═══ PASSAGE PROVIDED

Award winning Writer / Director

Women at the top – Inspiring Balance

Tuesday 25th November 2014

House of Commons

 

Amma Asante

Credit: Hazel Thompson

 
BAFTA award winning Writer/Director Amma Asante made an unusual entry into filmmaking.  As a child, Asante attended the Barbara Speake stage school in London, where she trained as a student in dance and drama.  She began her career as a child actress, appearing as a regular in the popular British school drama Grange Hill. She fronted the “Just Say No” campaign of the 1980s and was one of nine Grange Hill children to take it to the Reagan White House. She went on to gain credits in other British television series including Desmond’s (Channel 4) and Birds of a Feather (BBC1) and was a Children’s Channel presenter for a year.
 
In her late teens, Asante left the world of acting and eventually made the move to screenwriting with development deals from Chrysalis, Channel 4 and the BBC. Two series of the urban drama Brothers and Sisters followed, which Asante wrote and produced for her production company and BBC2.

══════
═══ ENTRIES SHOWN

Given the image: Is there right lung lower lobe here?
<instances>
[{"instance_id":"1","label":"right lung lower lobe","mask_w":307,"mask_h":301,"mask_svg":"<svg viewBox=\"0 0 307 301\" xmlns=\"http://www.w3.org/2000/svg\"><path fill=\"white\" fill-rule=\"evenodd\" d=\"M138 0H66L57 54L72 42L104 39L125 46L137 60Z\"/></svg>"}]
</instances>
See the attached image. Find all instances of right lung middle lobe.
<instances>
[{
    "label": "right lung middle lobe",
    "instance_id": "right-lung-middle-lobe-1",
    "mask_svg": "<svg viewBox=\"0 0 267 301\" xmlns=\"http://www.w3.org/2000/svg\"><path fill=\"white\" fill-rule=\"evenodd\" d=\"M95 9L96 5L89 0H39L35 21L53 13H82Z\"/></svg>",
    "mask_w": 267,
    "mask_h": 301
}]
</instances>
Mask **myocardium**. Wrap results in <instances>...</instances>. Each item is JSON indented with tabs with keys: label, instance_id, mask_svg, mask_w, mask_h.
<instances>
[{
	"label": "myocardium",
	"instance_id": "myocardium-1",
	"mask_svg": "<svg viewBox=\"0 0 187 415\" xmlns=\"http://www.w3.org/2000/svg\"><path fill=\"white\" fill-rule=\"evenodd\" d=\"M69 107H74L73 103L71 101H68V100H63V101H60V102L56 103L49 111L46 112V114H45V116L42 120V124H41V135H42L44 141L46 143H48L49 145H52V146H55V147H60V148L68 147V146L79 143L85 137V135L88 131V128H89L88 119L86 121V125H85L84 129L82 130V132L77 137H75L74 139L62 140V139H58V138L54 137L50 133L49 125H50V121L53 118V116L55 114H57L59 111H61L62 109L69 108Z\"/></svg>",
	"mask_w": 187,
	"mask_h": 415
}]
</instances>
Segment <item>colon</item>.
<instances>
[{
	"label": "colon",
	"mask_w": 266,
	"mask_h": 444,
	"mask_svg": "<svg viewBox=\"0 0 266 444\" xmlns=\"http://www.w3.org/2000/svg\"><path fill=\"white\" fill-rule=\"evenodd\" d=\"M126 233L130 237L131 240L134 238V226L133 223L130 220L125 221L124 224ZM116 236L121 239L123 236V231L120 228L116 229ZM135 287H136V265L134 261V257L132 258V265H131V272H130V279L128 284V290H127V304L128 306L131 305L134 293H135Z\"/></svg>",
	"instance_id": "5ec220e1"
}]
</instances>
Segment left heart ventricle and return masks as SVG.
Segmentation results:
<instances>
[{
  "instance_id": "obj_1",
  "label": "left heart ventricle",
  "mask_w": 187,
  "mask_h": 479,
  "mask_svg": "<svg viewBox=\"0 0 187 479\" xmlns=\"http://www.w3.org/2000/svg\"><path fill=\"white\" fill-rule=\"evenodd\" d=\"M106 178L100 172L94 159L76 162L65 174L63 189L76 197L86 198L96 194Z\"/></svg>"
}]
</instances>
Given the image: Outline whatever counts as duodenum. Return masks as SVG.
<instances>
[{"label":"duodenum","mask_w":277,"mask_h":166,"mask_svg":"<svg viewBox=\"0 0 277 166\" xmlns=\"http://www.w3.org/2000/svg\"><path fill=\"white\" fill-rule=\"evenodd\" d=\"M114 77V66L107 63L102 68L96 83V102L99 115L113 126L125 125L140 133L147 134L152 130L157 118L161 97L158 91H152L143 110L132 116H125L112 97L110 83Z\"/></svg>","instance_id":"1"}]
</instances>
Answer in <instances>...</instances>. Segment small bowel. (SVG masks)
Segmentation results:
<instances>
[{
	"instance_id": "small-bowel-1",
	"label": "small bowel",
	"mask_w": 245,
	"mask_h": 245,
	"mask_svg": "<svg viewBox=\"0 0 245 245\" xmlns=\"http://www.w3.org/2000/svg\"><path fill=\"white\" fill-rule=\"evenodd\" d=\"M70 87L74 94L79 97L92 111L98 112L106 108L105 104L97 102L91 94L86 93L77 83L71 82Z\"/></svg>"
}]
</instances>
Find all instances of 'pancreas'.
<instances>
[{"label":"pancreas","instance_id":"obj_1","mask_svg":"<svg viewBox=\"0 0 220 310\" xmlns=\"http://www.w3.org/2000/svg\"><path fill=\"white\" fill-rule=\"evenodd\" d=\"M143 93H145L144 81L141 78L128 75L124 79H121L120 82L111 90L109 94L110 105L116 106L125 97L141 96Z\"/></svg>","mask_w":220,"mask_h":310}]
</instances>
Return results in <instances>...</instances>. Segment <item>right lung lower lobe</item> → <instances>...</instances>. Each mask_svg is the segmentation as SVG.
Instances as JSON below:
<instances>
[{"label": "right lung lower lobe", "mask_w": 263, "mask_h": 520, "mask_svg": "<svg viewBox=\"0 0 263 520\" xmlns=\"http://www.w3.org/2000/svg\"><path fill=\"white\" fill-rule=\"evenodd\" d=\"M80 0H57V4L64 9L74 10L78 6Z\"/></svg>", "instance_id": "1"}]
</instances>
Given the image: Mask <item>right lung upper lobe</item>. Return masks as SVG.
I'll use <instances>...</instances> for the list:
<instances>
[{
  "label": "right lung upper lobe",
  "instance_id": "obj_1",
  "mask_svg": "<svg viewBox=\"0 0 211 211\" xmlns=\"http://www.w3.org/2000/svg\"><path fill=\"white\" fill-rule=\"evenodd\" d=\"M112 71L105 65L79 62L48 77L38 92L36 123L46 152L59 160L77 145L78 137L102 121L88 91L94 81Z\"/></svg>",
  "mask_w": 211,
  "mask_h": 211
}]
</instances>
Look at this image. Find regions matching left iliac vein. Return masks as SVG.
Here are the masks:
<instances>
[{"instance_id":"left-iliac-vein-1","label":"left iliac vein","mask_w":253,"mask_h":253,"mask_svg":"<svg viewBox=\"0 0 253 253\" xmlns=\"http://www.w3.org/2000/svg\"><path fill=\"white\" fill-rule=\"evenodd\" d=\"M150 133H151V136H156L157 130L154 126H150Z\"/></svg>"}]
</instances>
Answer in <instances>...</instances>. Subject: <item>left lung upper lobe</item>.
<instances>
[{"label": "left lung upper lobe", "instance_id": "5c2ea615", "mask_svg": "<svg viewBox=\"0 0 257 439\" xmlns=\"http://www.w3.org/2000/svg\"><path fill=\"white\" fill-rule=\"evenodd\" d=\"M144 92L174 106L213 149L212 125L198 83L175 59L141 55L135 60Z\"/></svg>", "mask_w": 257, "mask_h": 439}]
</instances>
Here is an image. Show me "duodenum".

══════

• **THINGS TO DO**:
1. Name each television series mentioned in the Amma Asante profile.
2. Write the next part of the Amma Asante profile, starting after its final sentence.
The records are separate material, unrelated to the Amma Asante profile.

• **ANSWERS BELOW**:
1.
Grange Hill
Desmond's
Birds of a Feather
Brothers and Sisters

2.
 
Asante’s 2004 feature film, A Way of Life, was her directorial debut and premiered at the Toronto Film Festival. The film garnered Asante Newcomer nominations from The London Film Critics Circle and Evening Standard Film Awards, and won Asante 17 international awards for her writing and directing including Newcomer Awards for writing and directing from the BFI London Film Festival and The Times Breakthrough Artist of the Year and the prestigious South Bank Show Awards.

Amma Asante

At the BAFTA Film Awards Asante received the 2005 BAFTA Carl Foreman Award for Special Achievement by a Writer/Director in a debut film and on the same night, she scored a double triumph at the 2005 Miami International Film Festival, winning the award for Best Dramatic Feature in World Cinema and the FIPRESCI (International Federation of Film Critics) prize for Best Feature Film.
Asante’s labour of love project Belle marks her second feature film.  Asante began developing the 18th century period drama, with producer Damian Jones in 2010 after he sent her a postcard print of the infamous portrait featuring Dido Belle and her cousin Elizabeth Murray. Asante was commissioned on the project and three years of work ensued, eventually earning the movie a green light.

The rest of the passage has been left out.